Applications of Duality Theory - Quadratic Programming

Duality theory can simplify and speed up optimization problems by recasting the optimization problem into a possibly easy optimization problem. In this short post, I will show how a general positive definite inequality constrained quadratic program can be recast into a simple quadratic program constrained only on the positive orthant (vectors with positive coefficients).

Let us look at our optimization problem of interest, the inequality constrained strictly convex quadratic program.

\[\min_x \frac{1}{2}x^T Q x - b^Tx\] \[\text{s.t.: } Ax \leq c\]

This optimization problem is equivalent to the following,

\[\max_{\lambda\geq \theta}\min_x \{\frac{1}{2}x^T Q x - b^Tx +\lambda^T(Ax - c)\}\]

The inner minimization is now unconstrained, and we can write x in terms of $\lambda$ using normal calculus.

\[x = Q^{-1}(b^T-A^T\lambda)\]

We can resubstitute this back into the expression, and we can derive the following optimization problem in terms of $\lambda$.

\[\min_\lambda \frac{1}{2}\lambda^T P \lambda + d^T\lambda\] \[\text{s.t.: } \lambda_i \geq 0\] \[P = AQ^{-1}A^T\] \[d = c - AQ^{-1}b\]

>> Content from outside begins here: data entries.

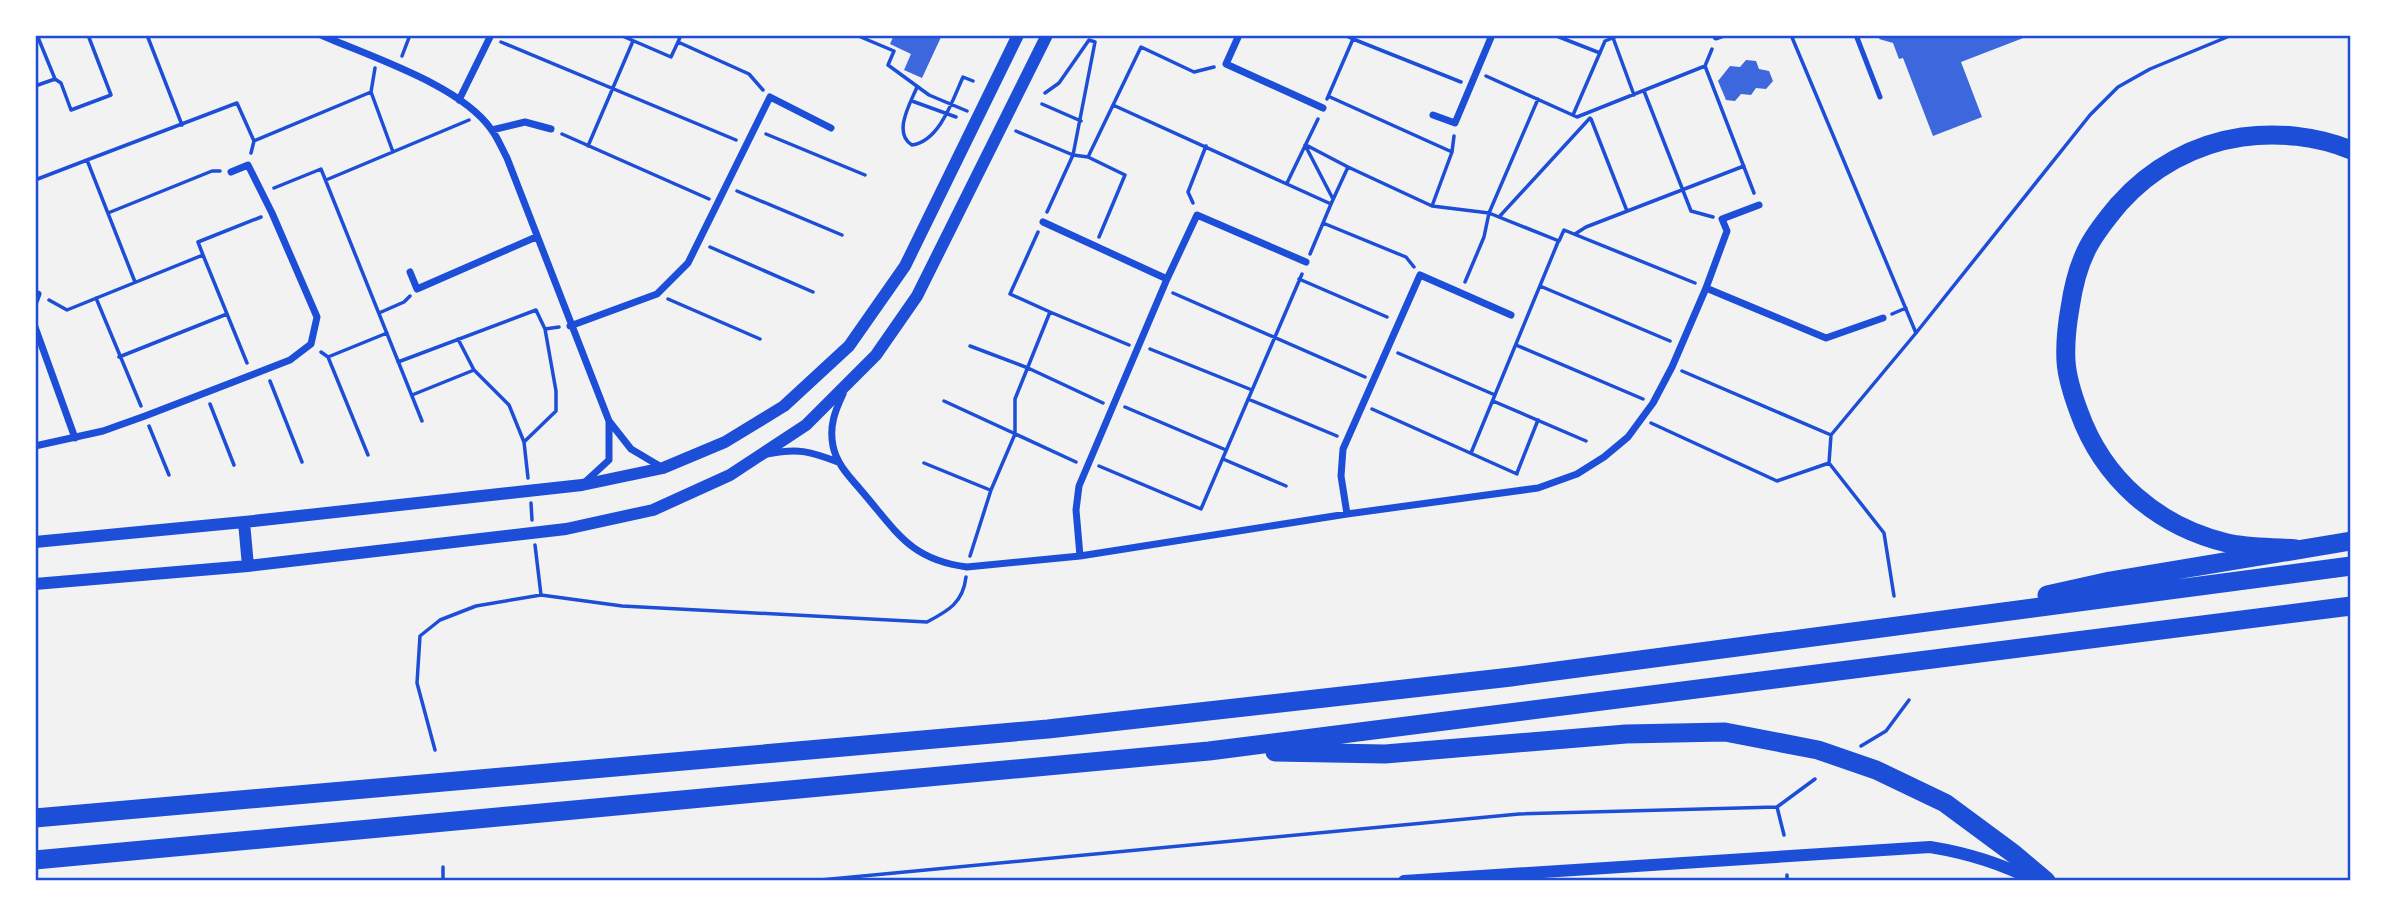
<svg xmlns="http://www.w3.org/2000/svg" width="2386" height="916" viewBox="0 0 2386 916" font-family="Helvetica,sans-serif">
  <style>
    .building { fill: #3d67dc }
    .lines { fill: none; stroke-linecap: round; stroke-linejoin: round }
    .path { stroke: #1d4ed8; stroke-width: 3.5 }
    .service { stroke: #1d4ed8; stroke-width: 5 }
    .minor { stroke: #1d4ed8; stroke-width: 7 }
    .tertiary { stroke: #1d4ed8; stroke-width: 12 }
    .motorway { stroke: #1d4ed8; stroke-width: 19 }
    .neatline { fill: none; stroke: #1d4ed8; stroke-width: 2.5 }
  </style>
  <rect width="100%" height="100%" fill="#f2f2f2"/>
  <!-- building -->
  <path class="building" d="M894,35H942L922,78L904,70L911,54L890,44Z
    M1881,35H2031L1961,62L1982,117L1933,136L1903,58L1899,59L1893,43L1879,39Z
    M1746,60L1756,61L1759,69L1769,71L1773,81L1766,89L1756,88L1751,95L1741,94L1735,101L1726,100L1718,81L1730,66L1740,67Z"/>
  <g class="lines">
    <!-- path -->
    <path class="path" d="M37,35L55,79L61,83L71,110L111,95L88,35
      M147,35L182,125
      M620,35L671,57L678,42
      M681,35L678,42L749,74L763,90
      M856,35L894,51L888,65L929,95L967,111
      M1344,35L1353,39L1355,35
      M1554,35L1600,53
      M1612,35L1634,95
      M1791,35L1916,333
      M501,42L736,140
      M402,56L410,35
      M1705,66L1712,49
      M1486,76L1577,117L1705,66L1754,193
      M35,86L55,79
      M917,87C911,102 892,133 912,145C940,141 953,99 963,77L973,81
      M1644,91L1691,211L1713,217
      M371,92L393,152
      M1045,93L1059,83L1089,40L1095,42L1073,155L1047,212
      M1330,97L1452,152
      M1327,99L1353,39L1461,82
      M912,101L956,117
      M1042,104L1081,121
      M1113,105L1331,204L1348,167L1432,206L1489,213L1559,241L1564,230L1695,283
      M1573,115L1605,41L1620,35
      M1591,119L1627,211
      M1016,131L1073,155L1088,157L1125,175L1099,237
      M562,134L709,199
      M766,134L865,175
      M1305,145L1333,199
      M1306,145L1348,167
      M588,146L633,41
      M251,153L254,141L371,92L375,68
      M1088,157L1141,47L1194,72L1214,67
      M87,160L237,103L254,141
      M35,180L87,160L135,282
      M326,180L469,120
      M1287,183L1318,119
      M274,188L321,169L422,421
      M737,191L842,235
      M1193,203L1188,192L1206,146
      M1432,206L1452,152L1454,136
      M108,213L212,171H220
      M1499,217L1590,118
      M1323,223L1406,257L1414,267
      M1575,234L1586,227L1744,166
      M710,247L813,292
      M1310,254L1331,204
      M203,255L247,363
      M1299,279L1387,317
      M1465,282L1484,237L1489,213L1538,99
      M1540,286L1670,341
      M1173,293L1365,377
      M96,298L141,406
      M668,299L760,339
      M49,300L67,310L203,255L198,242L261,217
      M1050,312L1129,345
      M379,313L404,302L410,296
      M1892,314L1906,308
      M458,339L474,370
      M1516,345L1643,399
      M970,346L1028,368L1103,403
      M1150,349L1252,390
      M321,352L328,357L368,455
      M1398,353L1495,395
      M119,357L227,314
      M328,357L387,333
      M398,362L536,310L545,329
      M1682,371L1831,435
      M270,381L302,462
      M412,395L474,370L509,405L524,442L528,478
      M1248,399L1337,436
      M944,401L1076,462
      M1493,401L1586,441
      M210,404L234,465
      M1125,407L1226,450
      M1372,409L1517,474
      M1651,423L1777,481L1829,463
      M149,426L169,475
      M524,442L556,411V391L545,329L559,327
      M1471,453L1558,242
      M1223,459L1286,486
      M924,463L990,490
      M1099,466L1201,509L1302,274
      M1517,473L1538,420
      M531,503L532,520
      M535,545L541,595
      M970,556L991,490L1015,434V399L1050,312L1010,294L1038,232
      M1894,596L1884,533L1829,463L1831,435L1916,333L2090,115L2118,87L2150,69L2232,35
      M1861,746L1886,731L1909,700
      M435,750L417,683L420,636L440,620L476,606L541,595L622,606L927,622C948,611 963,603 966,577
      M1777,807L1784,835
      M443,867V881
      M1787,875V881
      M810,881L1519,814L1777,807L1815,779"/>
    <!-- service -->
    <path class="service" d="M1856,35L1880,97"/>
    <!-- minor -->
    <path class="minor" d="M321,35C371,57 460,85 491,129C498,138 502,149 507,158L609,421L631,449L663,468
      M1239,35L1226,64L1323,108
      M1715,35L1716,37L1722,35
      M459,100L491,35
      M1433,115L1455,123L1492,35
      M492,130L525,122L551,129
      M1043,222L1167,279
      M410,272L417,289L536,237
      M1706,288L1826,338L1883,318
      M35,302L38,294
      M570,326L657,294L688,263L770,97L831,128
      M35,327L75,438
      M843,394C835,411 829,426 833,446C837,466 852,479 865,495C898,534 912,560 967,567L1080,556L1347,514L1538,488L1577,474L1604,457L1628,437L1653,403L1672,367L1706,288L1727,231L1722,219L1759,205
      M35,446L103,431L145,416L290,360L311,344L317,317L272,213L248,165L231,172
      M767,454C798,448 809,451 838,462
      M584,483L609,460V422
      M1347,514L1341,476L1343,449L1420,275L1511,315
      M1080,556L1076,510L1079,486L1167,279L1197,215L1306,262"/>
    <!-- tertiary -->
    <path class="tertiary" d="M244,522L248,566
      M35,542L244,522L582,485L663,468L725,442L784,406L849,346L905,266L1018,35
      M35,584L248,566L566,529L653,510L730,475L806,425L876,355L917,296L1047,35
      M1404,881L1930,847C1967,853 2001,863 2035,881"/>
    <!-- motorway -->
    <path class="motorway" d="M2296,549C2273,547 2249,548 2227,543C2157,526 2103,479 2079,412C2073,396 2067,378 2066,361C2065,343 2067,325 2070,308C2073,287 2078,266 2088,247C2096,232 2108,217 2119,204C2151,168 2194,144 2242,137C2278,132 2317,136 2351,150
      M2047,595L2110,581L2351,541
      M1275,752L1385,754L1626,734L1725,732L1818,750L1876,770L1945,803L2014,854L2046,881
      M35,818L1048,729L1511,677L2351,566
      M35,860L1209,751L2351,606"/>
  </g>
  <!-- border -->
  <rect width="2386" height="916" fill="none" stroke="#ffffff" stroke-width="74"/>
  <rect x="37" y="37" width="2312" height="842" class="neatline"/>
</svg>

There are many instances where problems with few optimization variables and many constraints would prefer the dual problem. The dual problem has the same number of constraints, but they are straightforward and computationally efficient to handle. Additionally, it is trivial to solve for a feasible point as one can pick any positive vector, and it is feasible. We can solve this with gradient descent with a correction step, i.e., whenever gradient decent pushes $\lambda_i\leq 0$, we set it to 0. It makes it rather simple to solve inequality constrained QPs. This is all on the assumption that the original problem is feasible!

As always, here is the source code for this algorithm.


def solve_dual_qp(Q: numpy.ndarray, b: numpy.ndarray, A:numpy.ndarray, c:numpy.ndarray, max_iter:int = 10**3)-> numpy.ndarray:
    
    #cache inverse Q
    Q_inv = numpy.linalg.inv(Q)
    P = A@Q_inv@A.T
    d = c - A@Q_inv@b
    
    
    #initialize the lambda vector
    l = numpy.ones((P.shape[0], 1))
    print(l)
    print(P)
    #create a list to store our lagrange multipliers sequence 
    l_list = list()
    l_list.append(l)
    
    for i in range(max_iter):
        
        #calculate the gradient of the QP
        del_f = P @ l + d
        print(del_f)
        #calculate the step size 
        alpha = del_f.T @ del_f / (del_f.T @ P @ del_f)
        
        #take the step
        l = l - alpha*del_f
        
        #correct for violations of the bounds
        l = numpy.maximum(l, numpy.zeros_like(l))
        
        #add to the list
        l_list.append(l)
        
        #check termination criteria, if lagrange multipliers have rel diff less then 10E-10 terminate
        if numpy.sum(numpy.abs(l_list[-1] - l_list[-2])) < 10**-10:
            break
    
    return -Q_inv@(b - A.T@l)

Here is a simple unit box constrained problem with an unconstrained optimal point of (10,10). Here we can see it arrives at the correct answer of (1,1), the constrained optimal point.

Q = numpy.eye(2)
A = numpy.block([[-numpy.eye(2)], [numpy.eye(2)]])
b = numpy.zeros((2,1)) - 10
c = numpy.ones((4, 1))

solve_dual_qp(Q, b, A,  c, 100)

Without using any licensed code or packages, we can modify one of the simplest optimization methods to solve a challenging class of optimization problems!